** REQUIREMENT **
Without including any pictures, write out the data below exactly.

[Page layout parsing data]
-----
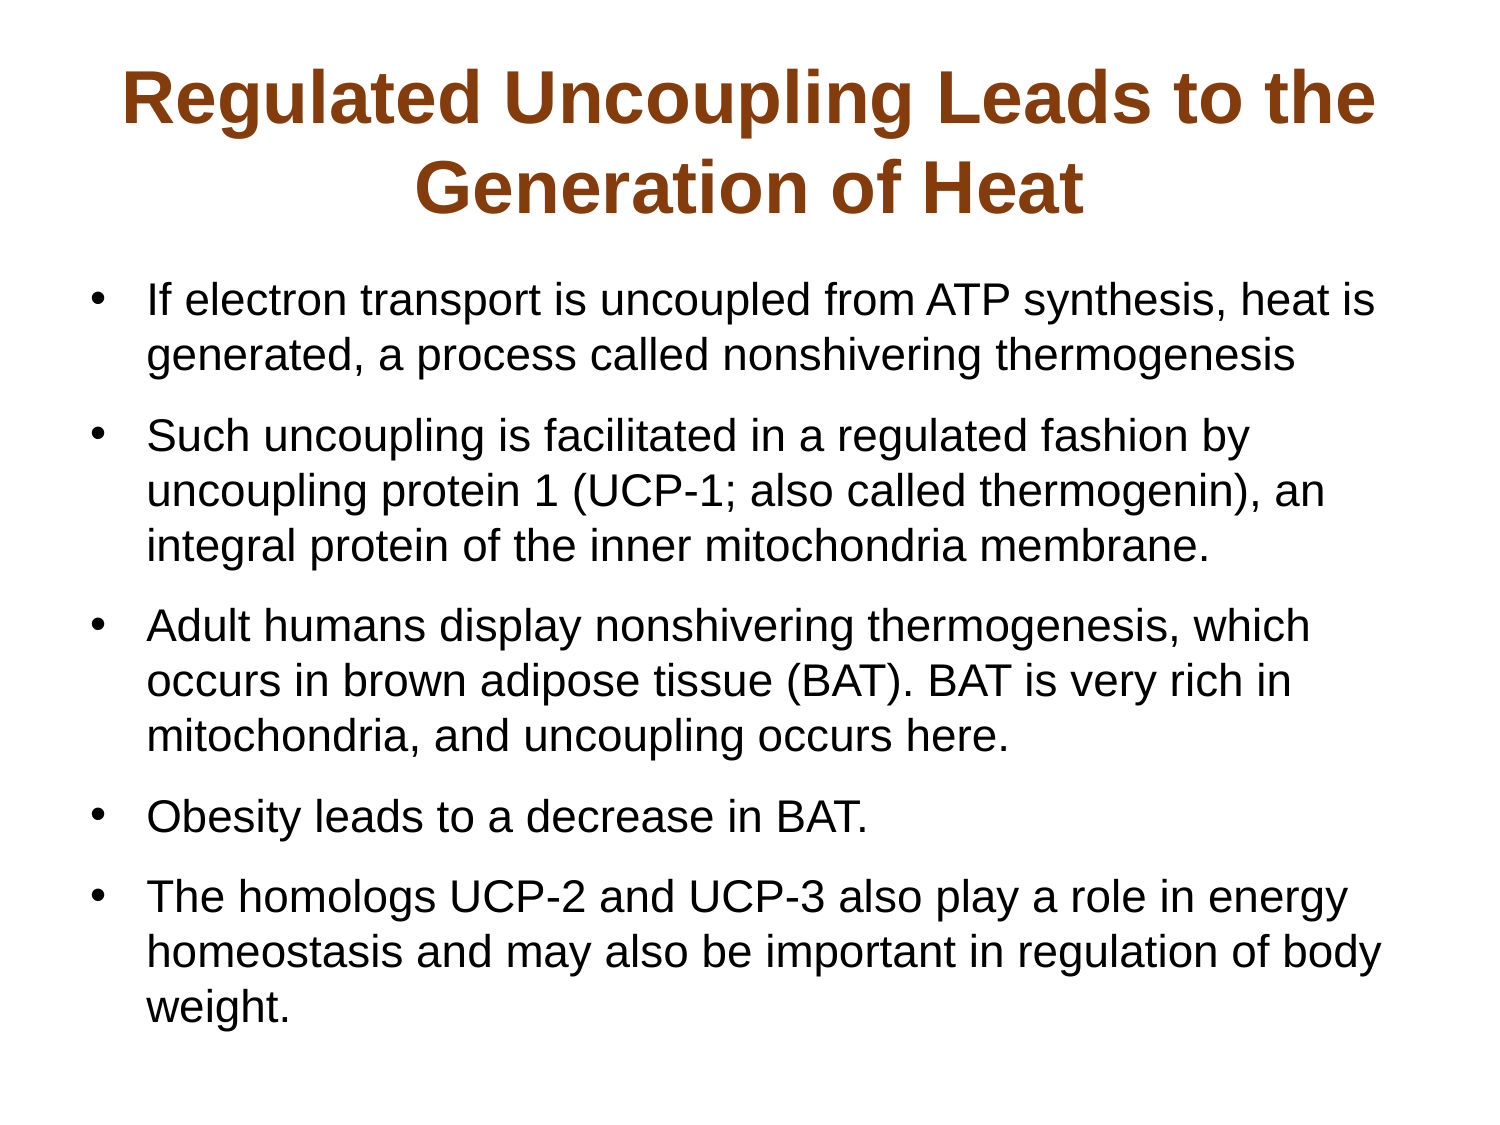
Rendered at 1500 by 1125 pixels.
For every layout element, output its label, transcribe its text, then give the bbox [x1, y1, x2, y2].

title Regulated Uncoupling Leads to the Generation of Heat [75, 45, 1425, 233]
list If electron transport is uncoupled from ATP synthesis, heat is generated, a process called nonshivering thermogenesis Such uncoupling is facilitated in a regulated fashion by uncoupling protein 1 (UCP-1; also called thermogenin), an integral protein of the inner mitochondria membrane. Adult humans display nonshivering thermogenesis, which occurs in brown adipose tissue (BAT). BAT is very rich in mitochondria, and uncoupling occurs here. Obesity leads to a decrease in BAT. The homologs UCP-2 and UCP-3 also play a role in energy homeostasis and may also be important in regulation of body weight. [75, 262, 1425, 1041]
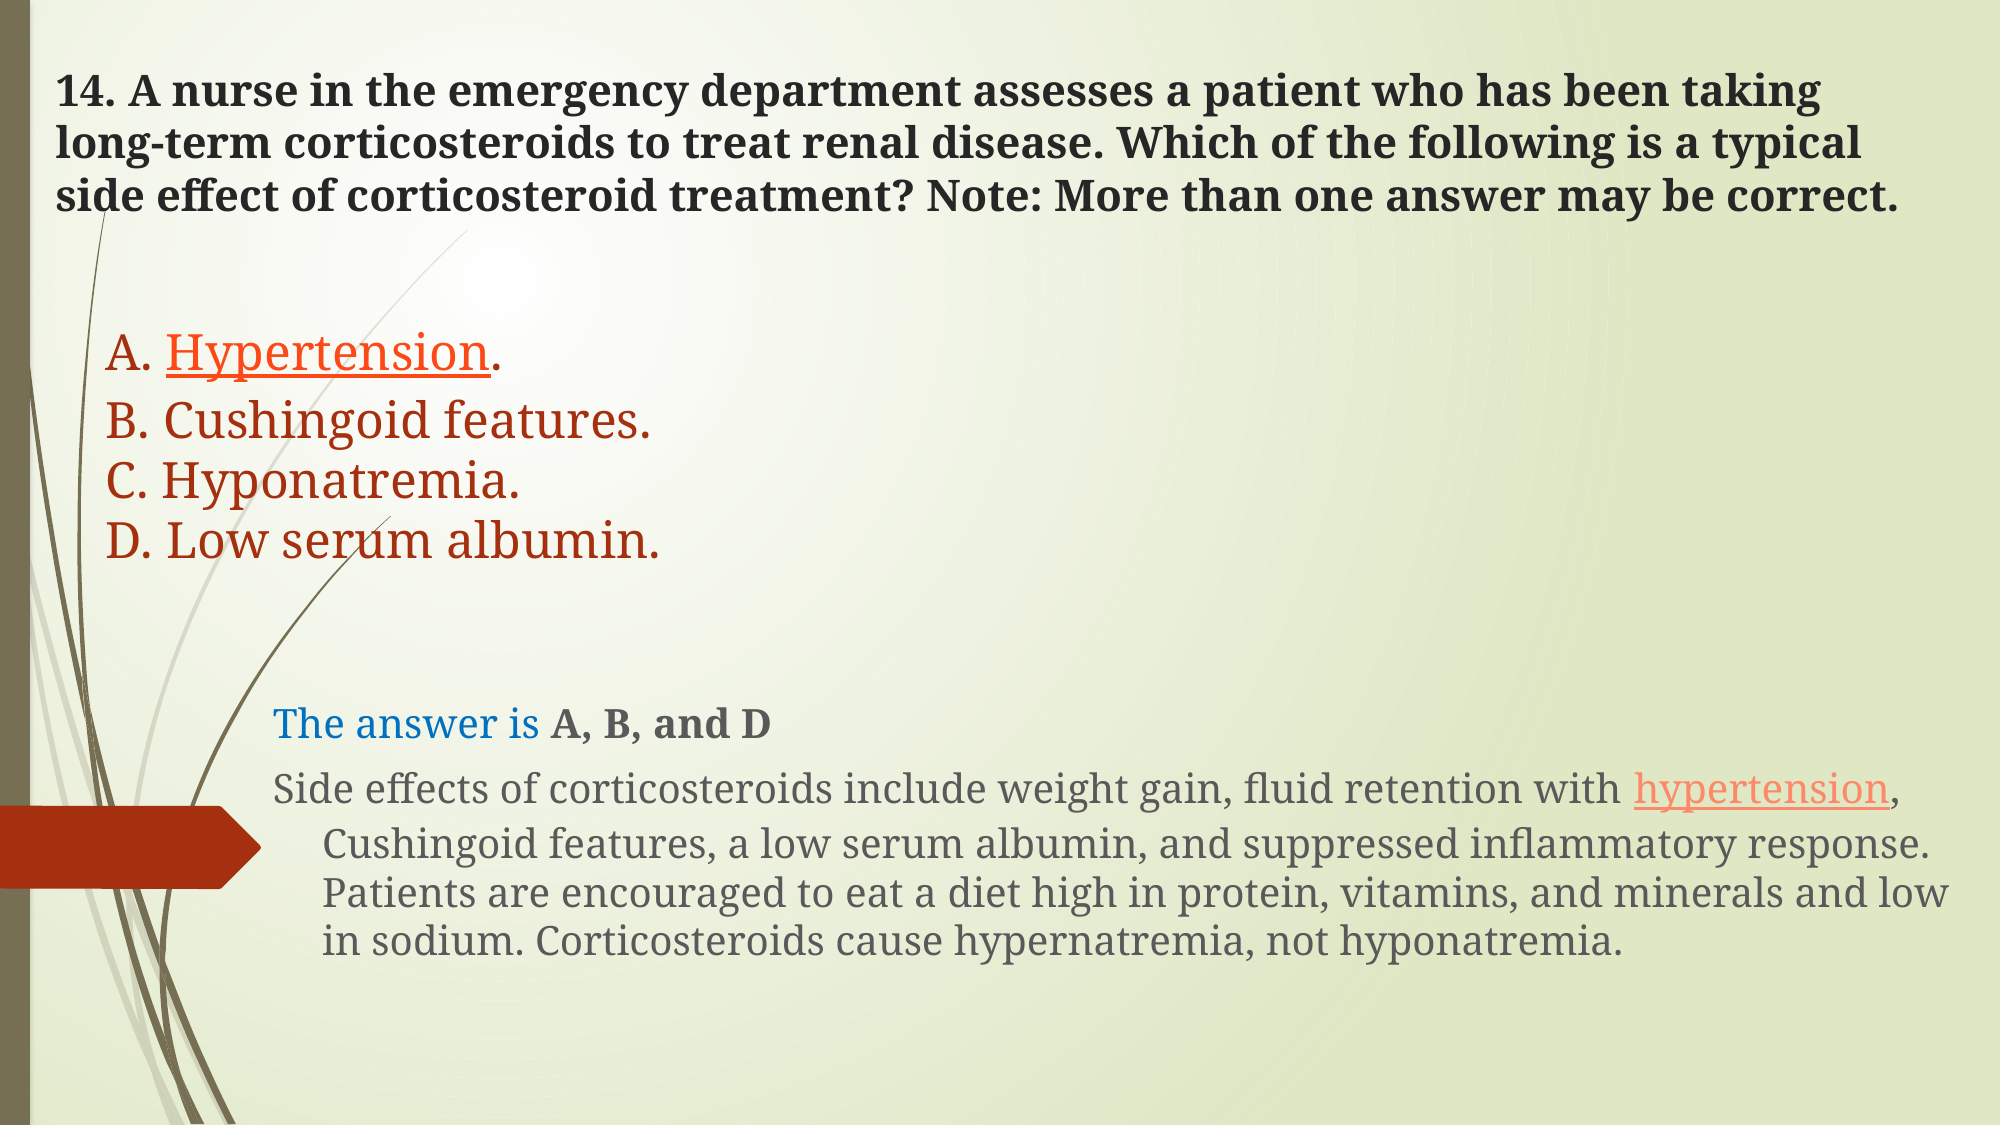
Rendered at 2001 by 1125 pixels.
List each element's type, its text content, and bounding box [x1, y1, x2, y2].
-----
** THE ANSWER **
Rendered at 1500 by 1125 pixels.
For every layout element, output its label, transcribe its text, then give the bbox [x1, y1, x2, y2].

title Regulated Uncoupling Leads to the Generation of Heat [75, 45, 1425, 233]
list If electron transport is uncoupled from ATP synthesis, heat is generated, a process called nonshivering thermogenesis Such uncoupling is facilitated in a regulated fashion by uncoupling protein 1 (UCP-1; also called thermogenin), an integral protein of the inner mitochondria membrane. Adult humans display nonshivering thermogenesis, which occurs in brown adipose tissue (BAT). BAT is very rich in mitochondria, and uncoupling occurs here. Obesity leads to a decrease in BAT. The homologs UCP-2 and UCP-3 also play a role in energy homeostasis and may also be important in regulation of body weight. [75, 262, 1425, 1041]
Rendered at 2001 by 1125 pixels.
List each element's type, its text content, and bounding box [x1, y1, x2, y2].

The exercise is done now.